--- Text shown ---

Re: [PATCH V4 00/13] MD: a caching layer for raid5/6

Shaohua Li <shli@xxxxxx> · Fri, 10 Jul 2015 10:48:45 -0700

On Fri, Jul 10, 2015 at 04:42:09PM +1000, NeilBrown wrote:
> On Thu, 9 Jul 2015 22:18:15 -0700 Shaohua Li <shli@xxxxxx> wrote:
> 
> > On Fri, Jul 10, 2015 at 03:10:44PM +1000, NeilBrown wrote:
> > > On Thu, 9 Jul 2015 21:52:43 -0700 Shaohua Li <shli@xxxxxx> wrote:
> > > 
> > > > On Fri, Jul 10, 2015 at 02:36:56PM +1000, NeilBrown wrote:
> > > > > On Thu, 9 Jul 2015 21:08:49 -0700 Shaohua Li <shli@xxxxxx> wrote:
> > > > > 
> > > 
> > > > > There is also the issue of what action commits a previous transaction.
> > > > > I'm not sure what you had.  I'm suggesting that each metadata block
> > > > > commits previous transactions.  Is that a close-enough match to what
> > > > > you had?
> > > > 
> > > > What did you mean about a transaction? In my implementation, metadata
> > > > block and followed stripe data/parity consist of an io unit. io units can
> > > > be finished out of order. but if io unit has flush request (the data has
> > > > flush/flush bio or metadata is a flush block), the io unit can only
> > > > start after all previous io units and disk cache flush finish. Such io
> > > > unit is strictly ordered. The log patch describes this behavior. Does it
> > > > match?

---

**Exercises to complete**
[A] Update the records from their first line through the line holding "Image resolution: width=640", inclusive, so that "clear water" becomes "still water" and nothing else changes. Leave the pictures out of your answer.
[B] Write the next part of the email thread about the raid5/6 caching layer, picking up after its last line.
The email thread above and the records that follow are unrelated to each other.

--- Records shown ---

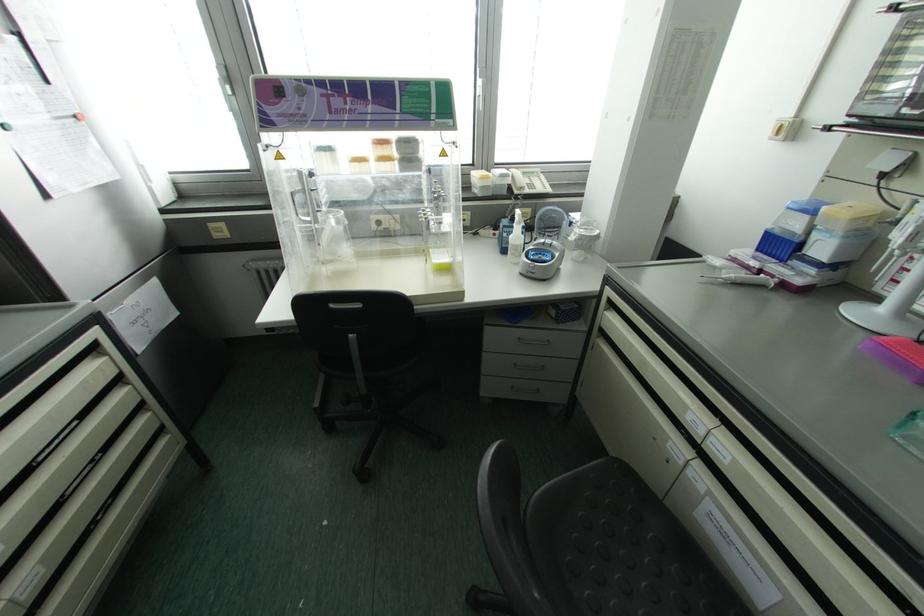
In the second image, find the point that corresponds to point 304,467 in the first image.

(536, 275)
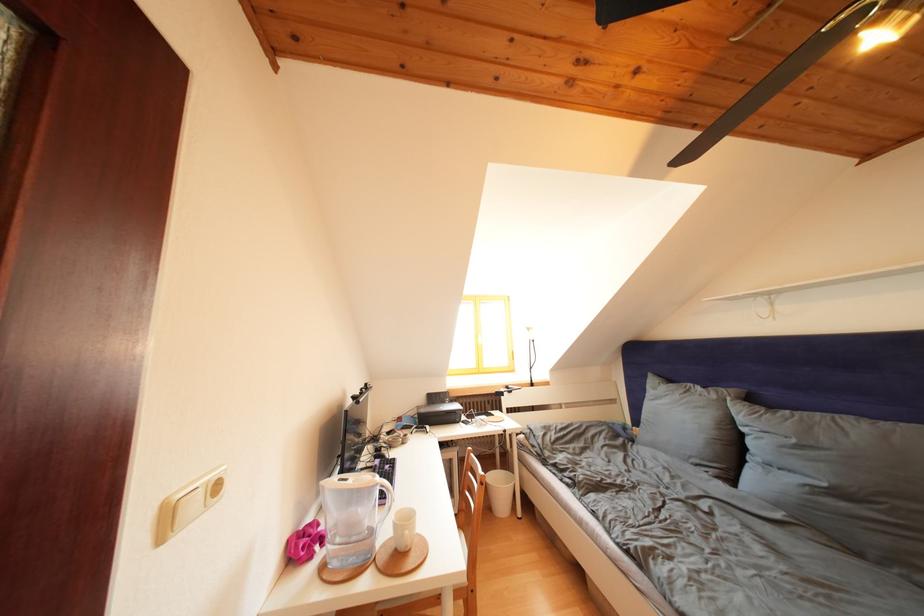
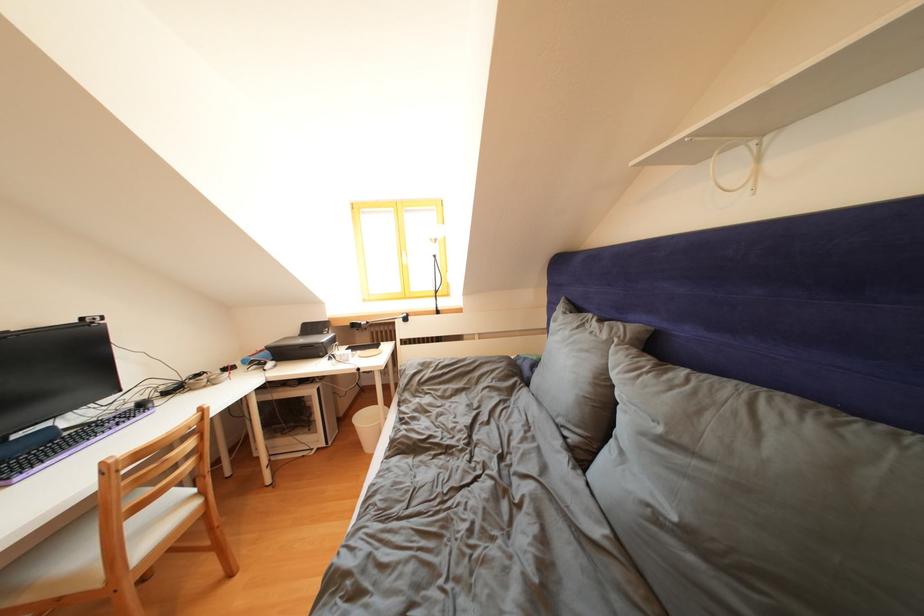
Where in the second image is the point corresponding to the point at 801,446 from the first image?

(667, 435)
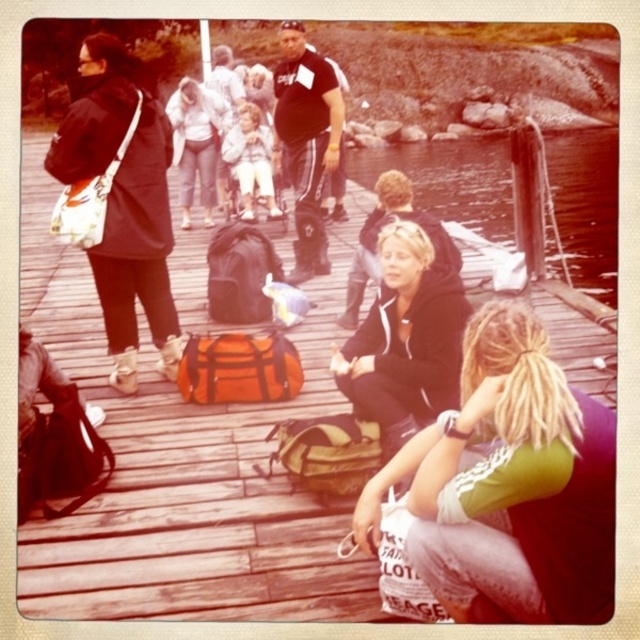
Is matte black jacket at left positioned at the back of clear water at dock center?

No.

Which is more to the left, matte black jacket at left or clear water at dock center?

matte black jacket at left

You are a GUI agent. You are given a task and a screenshot of the screen. Output one action in this format:
    pyautogui.click(x=<x>, y=<y>)
    Task: Click on the matte black jacket at left
    This screenshot has height=640, width=640.
    Given the screenshot: What is the action you would take?
    coord(122,198)

Which is behind, point (321, 506) or point (180, 182)?

The point (180, 182) is behind.

Image resolution: width=640 pixels, height=640 pixels. Identify the location of wooden dock at center. (182, 467).

Where is `wooden dock at center`? The width and height of the screenshot is (640, 640). wooden dock at center is located at coordinates (182, 467).

Between green jersey at lower right and matte white shirt at upper center, which one has more height?

matte white shirt at upper center

What do you see at coordinates (509, 484) in the screenshot? I see `green jersey at lower right` at bounding box center [509, 484].

At what (x,y) coordinates should I click in order to perform the action: click on green jersey at lower right. Please return your answer as a coordinate pair (x, y). Looking at the image, I should click on pos(509,484).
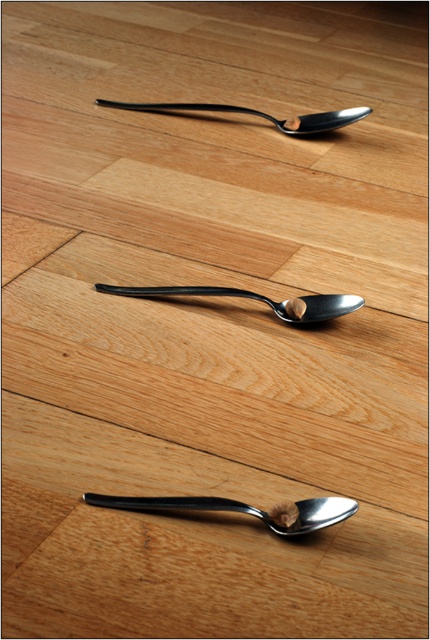
Question: From the image, what is the correct spatial relationship of polished metal spoon at center in relation to satin black spoon at center?

Choices:
 (A) left
 (B) right

Answer: (A)

Question: Estimate the real-world distances between objects in this image. Which object is closer to the polished metal spoon at center?

Choices:
 (A) polished metal spoon at upper center
 (B) satin black spoon at center

Answer: (B)

Question: Is satin black spoon at center positioned before polished metal spoon at upper center?

Choices:
 (A) no
 (B) yes

Answer: (B)

Question: Among these objects, which one is nearest to the camera?

Choices:
 (A) satin black spoon at center
 (B) polished metal spoon at upper center

Answer: (A)

Question: Observing the image, what is the correct spatial positioning of satin black spoon at center in reference to polished metal spoon at upper center?

Choices:
 (A) right
 (B) left

Answer: (A)

Question: Which object is farther from the camera taking this photo?

Choices:
 (A) polished metal spoon at upper center
 (B) satin black spoon at center
 (C) polished metal spoon at center

Answer: (A)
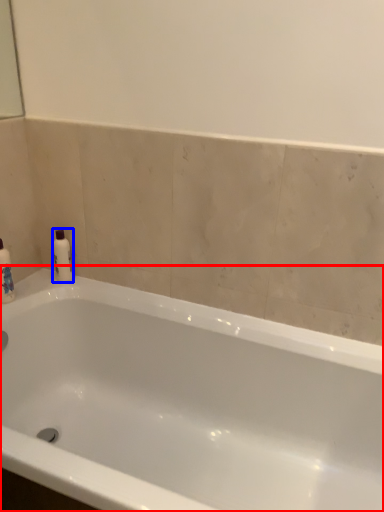
Question: Which object is further to the camera taking this photo, bathtub (highlighted by a red box) or mouthwash (highlighted by a blue box)?

Choices:
 (A) bathtub
 (B) mouthwash

Answer: (B)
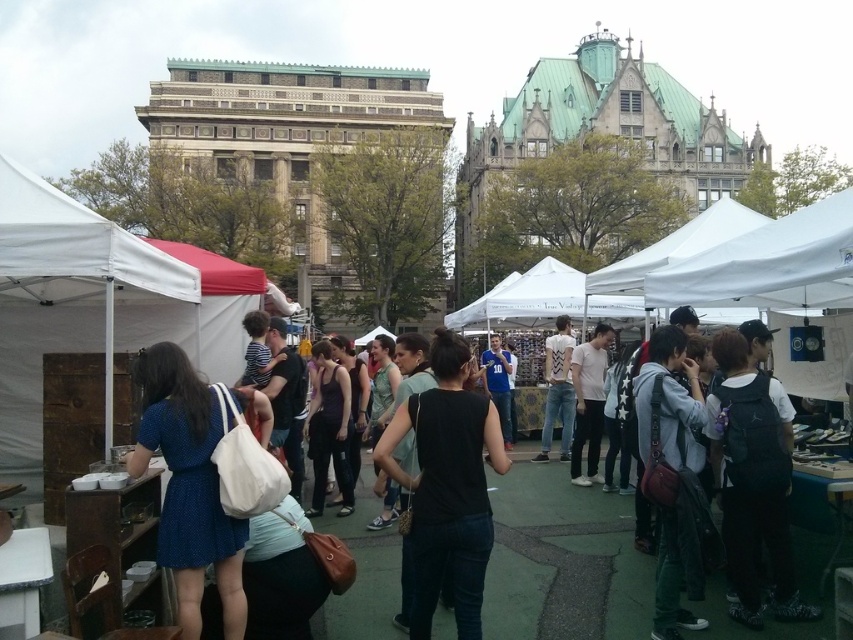
Does white fabric canopy at upper right have a lesser width compared to white matte shirt at center?

In fact, white fabric canopy at upper right might be wider than white matte shirt at center.

Find the location of `white fabric canopy at upper right`. white fabric canopy at upper right is located at coordinates (769, 264).

Between blue dotted dress at center and white matte t-shirt at center, which one is positioned higher?

white matte t-shirt at center is above.

The height and width of the screenshot is (640, 853). I want to click on blue dotted dress at center, so click(189, 486).

Describe the element at coordinates (189, 486) in the screenshot. I see `blue dotted dress at center` at that location.

Find the location of `blue dotted dress at center`. blue dotted dress at center is located at coordinates (189, 486).

Image resolution: width=853 pixels, height=640 pixels. Describe the element at coordinates (189, 486) in the screenshot. I see `blue dotted dress at center` at that location.

Looking at this image, between blue dotted dress at center and blue jersey at center, which one is positioned lower?

blue dotted dress at center

Does point (195, 557) lie behind point (503, 404)?

That is False.

Where is `blue dotted dress at center`? This screenshot has width=853, height=640. blue dotted dress at center is located at coordinates (189, 486).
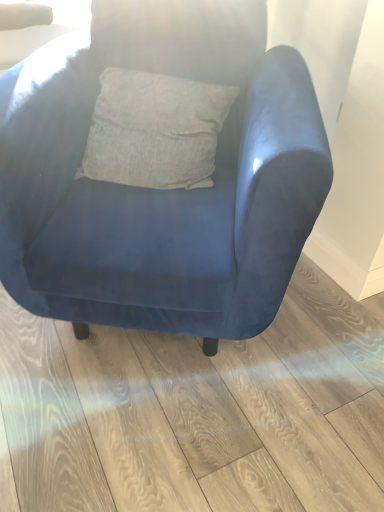
The image size is (384, 512). Identify the location of free space above blue velvet armchair at center (from a real-world perspective). (218, 390).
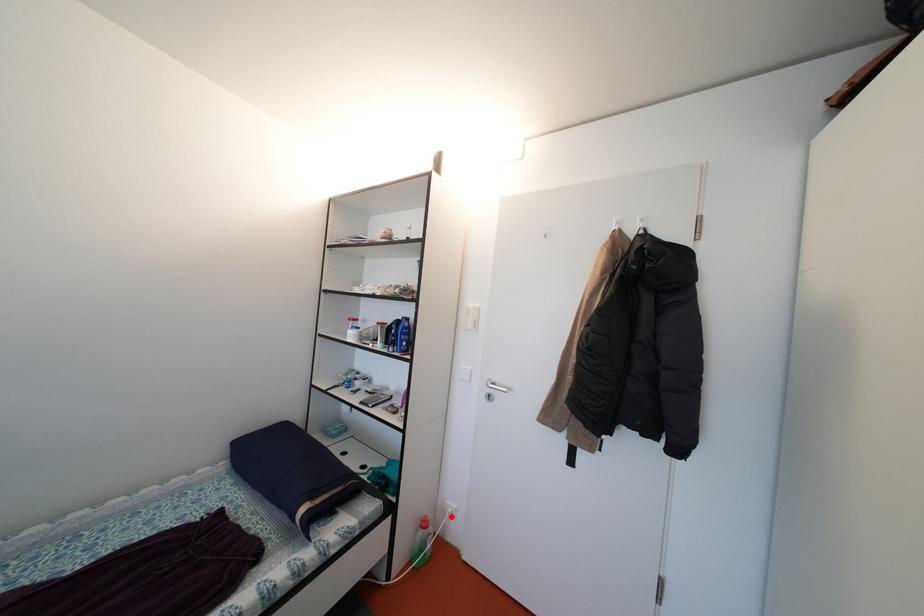
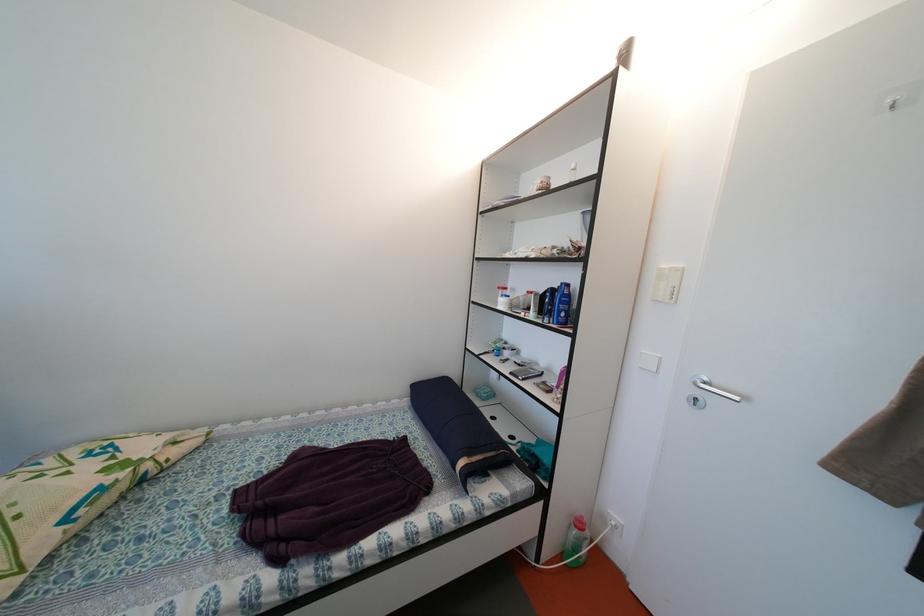
Find the pixel in the second image that matches the highlighted location in the first image.

(611, 525)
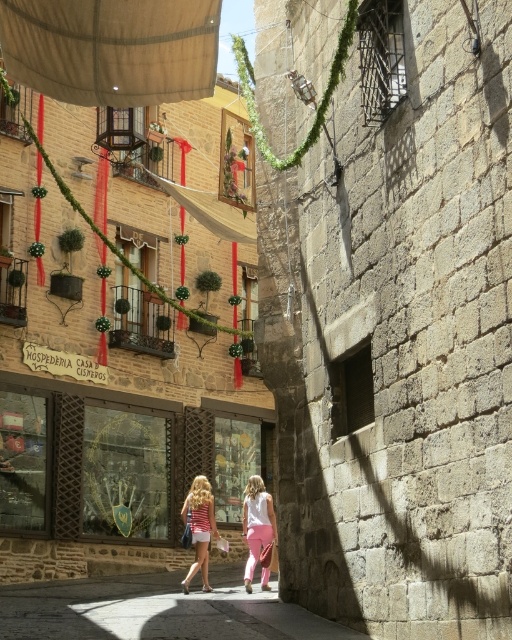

---

**Answers given**
[A]
In the second image, find the point that corresponds to point 304,467 in the first image.

(536, 275)
Where in the second image is the point corresponding to the point at 801,446 from the first image?

(667, 435)
Is matte black jacket at left positioned at the back of still water at dock center?

No.

Which is more to the left, matte black jacket at left or still water at dock center?

matte black jacket at left

You are a GUI agent. You are given a task and a screenshot of the screen. Output one action in this format:
    pyautogui.click(x=<x>, y=<y>)
    Task: Click on the matte black jacket at left
    This screenshot has height=640, width=640.
    Given the screenshot: What is the action you would take?
    coord(122,198)

Which is behind, point (321, 506) or point (180, 182)?

The point (180, 182) is behind.

Image resolution: width=640 pixels, height=640 pixels. Identify the location of wooden dock at center. (182, 467).

[B]
> > > 
> > > Yes, a "transaction" is an "io unit".  The flushing is the same.
> > > I just couldn't remember how, when reading the log on restart, you
> > > determined if a given "io unit" was reliably consistent, or whether it
> > > should be ignored (having possibly only partially been written).
> > 
> > The metadata block has a checksum for data of the block. data/parity has
> > checksum stored in metadata block. This way we can know if metadata and
> > data is consistent.
> > 
> 
> OK .. though I'm not totally sold on the value of checksums.  When a
> checksum doesn't match, that means something.  When a checksum does
> match, it could just be a co-incidence.
> I'd rather have a process that made checksums unnecessary, and only use
> the checksums as a double-check.

We could do something like: write metadata/data, wait, write another
metadata. the second metadata indicates the first is in disk. But this
can impact performance very much. I think checksum should be fine. It
might be just a coninsidence, but the rate should extremely low. jbd2 is
using checksum too now.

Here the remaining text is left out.